Filmmaker likes Northland for next project, ‘Duluth Is Horrible’No offense, Duluth. A San Francisco-based filmmaker means no harm with the title of the movie he wants to make, “Duluth Is Horrible.”
By: Christa Lawler, Duluth News Tribune
No offense, Duluth. A San Francisco-based filmmaker means no harm with the title of the movie he wants to make, “Duluth Is Horrible.”
Vincent Gargiulo has started a Kickstarter campaign to raise $10,000 in 30 days to make a 20-minute film composed of semi-autobiographical vignettes set in Duluth. Gargiulo, who has a feature-length film, a few shorts and two videos that have gone viral, plans to live and shoot in Duluth in February and use a local cast and crew if he gets his funding.
Gargiulo had already written the movie when the title came to him in a dream. He tested a few other location names, but Duluth felt right.
“I didn’t even know where Duluth was,” he said in a phone interview. “I just came up with the name ‘Duluth.’ I looked it up and, sure enough, it was in Minnesota. I thought, ‘Well, it looks OK, actually. It doesn’t look horrible at all.’”
The movie is a dramatic comedy with loosely connected stories about a breakup, a zookeeper on an online date, cat complaints, karaoke, multiple Carmen Mirandas, car rental and magic. It’s not actually about Duluth, it is just set here.
“I think the title kind of brought along what kind of mood I wanted to set in the film,” Gargiulo said. “It’s about love, relationships and trying to figure out how to connect with different people,” he said. “I think, to me anyway, it sounds a little lonely, a little exotic.”
Gene Shaw of VisitDuluth said for people who haven’t been here, sometimes today’s Duluth is confused with its industrial identity from the 1940s and ’50s. It doesn’t happen as much as it used to, though.
“Most of the time when we get people who have never been here before, they’re usually favorable,” he said. “They are, especially, when the lake is at her majestic peak.”
Shaw said it might be hard to get funding from locals with the title Gargiulo has chosen.
Last year, Milwaukee-based multimedia storyteller Adam Carr made Duluth’s identity his winter work with the experiment “January in Duluth.” Carr knew a bit about Duluth from a college roommate and he knew of the band Low and the comedian Maria Bamford.
Before settling in, Carr said he thought Duluth meant quirky and isolated.
“That’s been validated by pop culture — ‘We’ll send you to Duluth’ as being banished to the far reaches,” he said.

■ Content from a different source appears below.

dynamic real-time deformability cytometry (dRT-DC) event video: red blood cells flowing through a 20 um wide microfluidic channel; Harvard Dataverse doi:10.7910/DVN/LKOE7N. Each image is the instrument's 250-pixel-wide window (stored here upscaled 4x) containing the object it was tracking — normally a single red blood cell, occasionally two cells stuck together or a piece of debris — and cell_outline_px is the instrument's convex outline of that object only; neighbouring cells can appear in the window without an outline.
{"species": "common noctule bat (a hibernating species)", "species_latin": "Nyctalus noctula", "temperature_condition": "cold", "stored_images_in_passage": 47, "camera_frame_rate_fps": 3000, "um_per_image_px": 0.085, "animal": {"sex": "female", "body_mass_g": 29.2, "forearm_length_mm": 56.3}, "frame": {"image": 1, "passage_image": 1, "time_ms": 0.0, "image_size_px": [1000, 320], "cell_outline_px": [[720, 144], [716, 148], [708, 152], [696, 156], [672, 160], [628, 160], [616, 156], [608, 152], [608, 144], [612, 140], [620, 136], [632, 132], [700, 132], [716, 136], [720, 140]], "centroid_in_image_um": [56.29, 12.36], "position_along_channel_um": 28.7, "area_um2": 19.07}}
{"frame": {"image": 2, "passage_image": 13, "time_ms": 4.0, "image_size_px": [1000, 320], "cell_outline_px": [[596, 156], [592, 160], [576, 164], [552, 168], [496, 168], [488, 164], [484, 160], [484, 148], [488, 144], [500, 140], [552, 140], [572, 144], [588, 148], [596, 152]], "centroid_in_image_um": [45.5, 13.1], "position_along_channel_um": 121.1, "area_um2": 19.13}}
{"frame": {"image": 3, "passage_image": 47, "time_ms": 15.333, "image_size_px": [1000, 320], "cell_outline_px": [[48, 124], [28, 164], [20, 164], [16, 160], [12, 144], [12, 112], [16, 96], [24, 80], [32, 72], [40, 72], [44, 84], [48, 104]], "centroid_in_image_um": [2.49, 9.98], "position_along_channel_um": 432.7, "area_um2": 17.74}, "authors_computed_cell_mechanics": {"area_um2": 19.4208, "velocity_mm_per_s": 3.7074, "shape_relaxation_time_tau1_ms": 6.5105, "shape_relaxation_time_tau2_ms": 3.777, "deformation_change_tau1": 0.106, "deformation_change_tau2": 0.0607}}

His advice to Gargiulo, who would be in town for a similar length of time:
“Jump in Lake Superior and bob around like everyone else does,” he said. “Metaphorically speaking.”
Gargiulo works in video production by day and has been making films by night since he graduated from San Francisco State University in 2004. He cites Monty Python as his top influence, but for this project he is also channeling Swedish director Roy Andersson. He’s into surreal, silly comedy.
His most famous bit is a piece from his feature-length film “Chicken in the Shadows,” a story about an old music duo on a less-than-flashy reunion tour. The video for “Taste the Biscuit” landed on George Lopez’s late-night talk show on TBS and went on to get more than 135,000 hits on YouTube.
About a month ago his video “David’s Pizza Commercial” also snagged a bit of attention. The retro-style video from Gargiulo’s film “KNFR from 7:00-7:30” features a man dancing to synth music and singing, “When I get a serious craving/for something I want to eat/I need some cheese, tomatoes and olives and maybe even some meat/I need some pizza, pizza, pizza, pizza, pizza, pizza.”
Gargiulo said of his level of success: “I explode for a bit, then I implode, then I explode again.”
Kickstarter is an all-or-nothing fundraising platform where artists submit proposals and solicit the amount of money needed to complete the project. Only projects that reach the monetary goal are funded. If an artist falls short, backers don’t pay.
Gargiulo has raised more than $600 with 22 days to go in his campaign. He said he will probably find a way to make the film even if it doesn’t get funded — but not on the same timetable.
“I have a small (fan) base,” he said. “It’s not many rich people so, you know, we’ll see.”
He said he received a donation of $1.46 from someone from Duluth who messaged him: “Stay away from Duluth.”